▶ [PROBLEM REQUIREMENTS]
The lines to copy from the listing below are those that contain the string "linecap".

>>>>

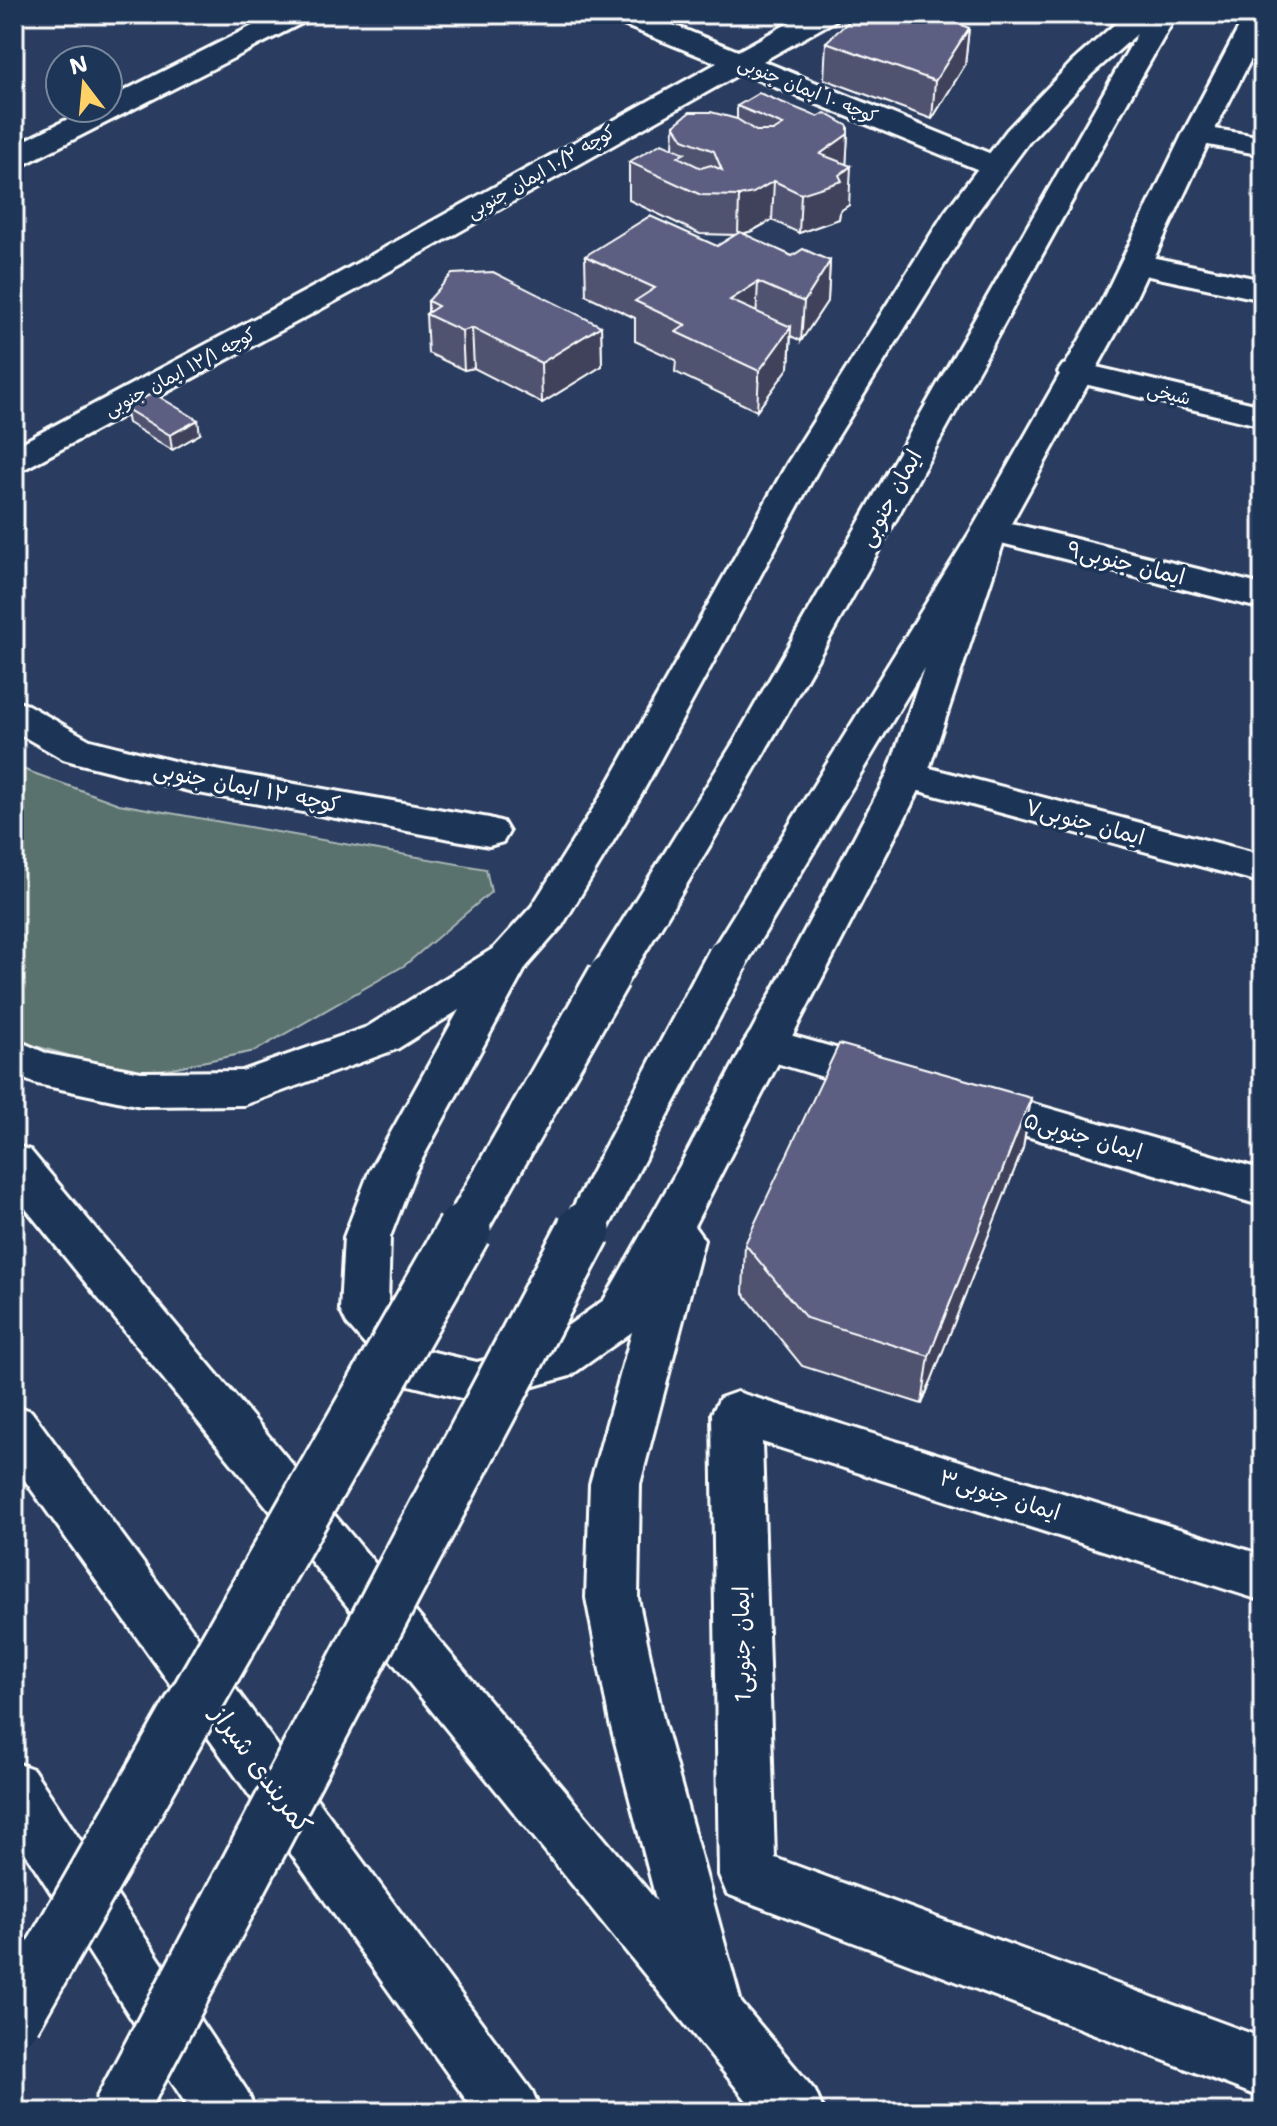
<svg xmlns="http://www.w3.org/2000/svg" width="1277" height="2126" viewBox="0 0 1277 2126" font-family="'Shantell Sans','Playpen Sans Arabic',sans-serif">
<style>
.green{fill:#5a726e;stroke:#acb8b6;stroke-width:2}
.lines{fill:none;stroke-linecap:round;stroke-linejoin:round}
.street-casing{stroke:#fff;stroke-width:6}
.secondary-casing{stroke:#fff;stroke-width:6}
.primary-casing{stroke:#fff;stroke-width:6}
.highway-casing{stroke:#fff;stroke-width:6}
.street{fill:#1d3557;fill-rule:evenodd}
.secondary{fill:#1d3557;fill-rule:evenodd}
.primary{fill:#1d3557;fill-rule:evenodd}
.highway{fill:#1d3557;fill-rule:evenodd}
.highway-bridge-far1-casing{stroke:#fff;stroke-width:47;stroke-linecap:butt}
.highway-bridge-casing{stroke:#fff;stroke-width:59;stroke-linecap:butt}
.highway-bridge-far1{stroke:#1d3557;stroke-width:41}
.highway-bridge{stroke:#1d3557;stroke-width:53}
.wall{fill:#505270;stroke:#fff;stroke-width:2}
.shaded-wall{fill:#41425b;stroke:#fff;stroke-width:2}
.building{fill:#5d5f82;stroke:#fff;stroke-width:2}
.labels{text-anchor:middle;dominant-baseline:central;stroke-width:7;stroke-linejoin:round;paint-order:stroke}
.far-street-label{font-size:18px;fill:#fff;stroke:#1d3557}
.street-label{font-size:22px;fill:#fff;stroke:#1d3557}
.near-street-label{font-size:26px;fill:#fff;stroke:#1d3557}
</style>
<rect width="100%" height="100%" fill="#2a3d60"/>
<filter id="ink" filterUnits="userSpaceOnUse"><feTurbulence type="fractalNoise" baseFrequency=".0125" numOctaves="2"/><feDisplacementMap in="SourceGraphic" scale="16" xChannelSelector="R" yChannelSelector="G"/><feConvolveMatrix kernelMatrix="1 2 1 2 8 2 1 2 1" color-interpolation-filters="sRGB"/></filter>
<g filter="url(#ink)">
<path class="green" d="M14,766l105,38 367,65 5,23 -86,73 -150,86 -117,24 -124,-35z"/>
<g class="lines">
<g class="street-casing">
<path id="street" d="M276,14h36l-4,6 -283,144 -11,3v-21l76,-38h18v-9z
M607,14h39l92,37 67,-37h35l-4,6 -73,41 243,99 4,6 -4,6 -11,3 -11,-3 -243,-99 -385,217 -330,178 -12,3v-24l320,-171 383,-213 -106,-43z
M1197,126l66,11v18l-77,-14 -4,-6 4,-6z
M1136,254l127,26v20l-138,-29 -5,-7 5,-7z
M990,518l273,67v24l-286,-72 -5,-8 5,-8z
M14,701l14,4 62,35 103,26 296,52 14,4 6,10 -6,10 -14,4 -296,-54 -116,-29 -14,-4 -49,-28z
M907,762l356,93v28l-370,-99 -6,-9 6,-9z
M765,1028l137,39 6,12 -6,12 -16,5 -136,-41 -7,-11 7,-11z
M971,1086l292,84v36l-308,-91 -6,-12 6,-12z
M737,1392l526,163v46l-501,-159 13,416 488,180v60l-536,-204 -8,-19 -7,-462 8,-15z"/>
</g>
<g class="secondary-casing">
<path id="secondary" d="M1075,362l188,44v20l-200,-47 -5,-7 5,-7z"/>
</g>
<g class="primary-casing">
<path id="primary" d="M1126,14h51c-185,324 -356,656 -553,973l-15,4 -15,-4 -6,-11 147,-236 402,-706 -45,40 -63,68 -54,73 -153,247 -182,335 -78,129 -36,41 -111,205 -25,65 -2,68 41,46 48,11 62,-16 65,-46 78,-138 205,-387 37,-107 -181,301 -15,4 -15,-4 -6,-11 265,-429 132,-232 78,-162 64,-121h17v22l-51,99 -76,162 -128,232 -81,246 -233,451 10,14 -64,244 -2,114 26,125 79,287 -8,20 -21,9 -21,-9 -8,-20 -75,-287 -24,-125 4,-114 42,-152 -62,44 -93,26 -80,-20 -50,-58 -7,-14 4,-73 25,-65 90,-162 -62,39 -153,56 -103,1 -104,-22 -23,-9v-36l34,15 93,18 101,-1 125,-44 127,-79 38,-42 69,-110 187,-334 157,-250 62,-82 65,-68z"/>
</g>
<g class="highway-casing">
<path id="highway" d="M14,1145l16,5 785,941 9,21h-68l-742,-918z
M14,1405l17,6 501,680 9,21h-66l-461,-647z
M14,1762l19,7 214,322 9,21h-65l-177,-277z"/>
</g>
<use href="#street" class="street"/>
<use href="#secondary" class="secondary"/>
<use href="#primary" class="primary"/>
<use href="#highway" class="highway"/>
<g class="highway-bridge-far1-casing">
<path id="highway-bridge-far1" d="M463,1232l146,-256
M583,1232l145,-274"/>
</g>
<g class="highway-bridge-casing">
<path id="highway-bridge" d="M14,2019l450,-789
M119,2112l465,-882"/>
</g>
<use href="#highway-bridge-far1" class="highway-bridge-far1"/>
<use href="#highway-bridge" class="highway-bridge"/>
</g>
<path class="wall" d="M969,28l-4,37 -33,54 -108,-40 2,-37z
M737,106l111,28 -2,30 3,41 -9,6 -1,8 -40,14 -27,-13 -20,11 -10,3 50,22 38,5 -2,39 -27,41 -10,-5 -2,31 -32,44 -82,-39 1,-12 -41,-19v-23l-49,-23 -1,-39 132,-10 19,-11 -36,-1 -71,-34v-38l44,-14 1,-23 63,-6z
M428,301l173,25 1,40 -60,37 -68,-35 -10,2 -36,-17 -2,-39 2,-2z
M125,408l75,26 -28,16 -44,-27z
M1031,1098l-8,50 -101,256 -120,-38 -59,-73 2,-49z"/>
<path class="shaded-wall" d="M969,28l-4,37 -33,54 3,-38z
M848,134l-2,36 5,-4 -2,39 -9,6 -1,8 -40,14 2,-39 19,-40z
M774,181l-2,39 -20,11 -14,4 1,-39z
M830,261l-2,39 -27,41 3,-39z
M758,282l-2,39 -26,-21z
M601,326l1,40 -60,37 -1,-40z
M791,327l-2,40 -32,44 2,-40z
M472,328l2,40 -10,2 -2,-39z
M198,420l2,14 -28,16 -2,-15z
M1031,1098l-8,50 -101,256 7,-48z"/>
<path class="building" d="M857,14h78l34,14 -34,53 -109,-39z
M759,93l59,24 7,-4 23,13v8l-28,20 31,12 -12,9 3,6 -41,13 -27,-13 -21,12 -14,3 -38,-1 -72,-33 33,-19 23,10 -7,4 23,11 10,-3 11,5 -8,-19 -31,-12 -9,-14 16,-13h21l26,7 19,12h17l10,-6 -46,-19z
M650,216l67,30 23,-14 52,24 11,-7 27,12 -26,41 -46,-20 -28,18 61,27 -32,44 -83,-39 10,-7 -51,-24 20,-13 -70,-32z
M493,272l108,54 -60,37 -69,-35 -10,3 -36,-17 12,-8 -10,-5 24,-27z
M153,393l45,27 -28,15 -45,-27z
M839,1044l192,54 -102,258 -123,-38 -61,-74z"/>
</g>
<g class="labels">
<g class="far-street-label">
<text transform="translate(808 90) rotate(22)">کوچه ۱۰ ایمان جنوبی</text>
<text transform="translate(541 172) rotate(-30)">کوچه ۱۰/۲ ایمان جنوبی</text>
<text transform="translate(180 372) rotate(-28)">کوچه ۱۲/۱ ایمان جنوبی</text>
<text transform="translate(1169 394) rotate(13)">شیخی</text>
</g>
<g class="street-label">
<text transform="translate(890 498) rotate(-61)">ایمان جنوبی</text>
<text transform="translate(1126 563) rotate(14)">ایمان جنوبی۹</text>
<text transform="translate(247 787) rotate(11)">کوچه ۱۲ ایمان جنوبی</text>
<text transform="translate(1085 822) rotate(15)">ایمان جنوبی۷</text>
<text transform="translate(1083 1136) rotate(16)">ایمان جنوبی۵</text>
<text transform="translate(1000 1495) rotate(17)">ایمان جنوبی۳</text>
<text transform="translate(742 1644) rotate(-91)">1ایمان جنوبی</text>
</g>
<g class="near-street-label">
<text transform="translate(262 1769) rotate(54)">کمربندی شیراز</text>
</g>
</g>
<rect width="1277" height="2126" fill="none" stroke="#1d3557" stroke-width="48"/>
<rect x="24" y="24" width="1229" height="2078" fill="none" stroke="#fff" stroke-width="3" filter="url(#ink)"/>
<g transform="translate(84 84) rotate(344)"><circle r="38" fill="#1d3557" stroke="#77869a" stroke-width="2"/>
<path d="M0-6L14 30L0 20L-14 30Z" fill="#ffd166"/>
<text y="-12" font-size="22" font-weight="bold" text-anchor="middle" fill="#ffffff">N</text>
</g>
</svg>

<<<<

▶ [SOLUTION TO THIS EXERCISE]
.lines{fill:none;stroke-linecap:round;stroke-linejoin:round}
.highway-bridge-far1-casing{stroke:#fff;stroke-width:47;stroke-linecap:butt}
.highway-bridge-casing{stroke:#fff;stroke-width:59;stroke-linecap:butt}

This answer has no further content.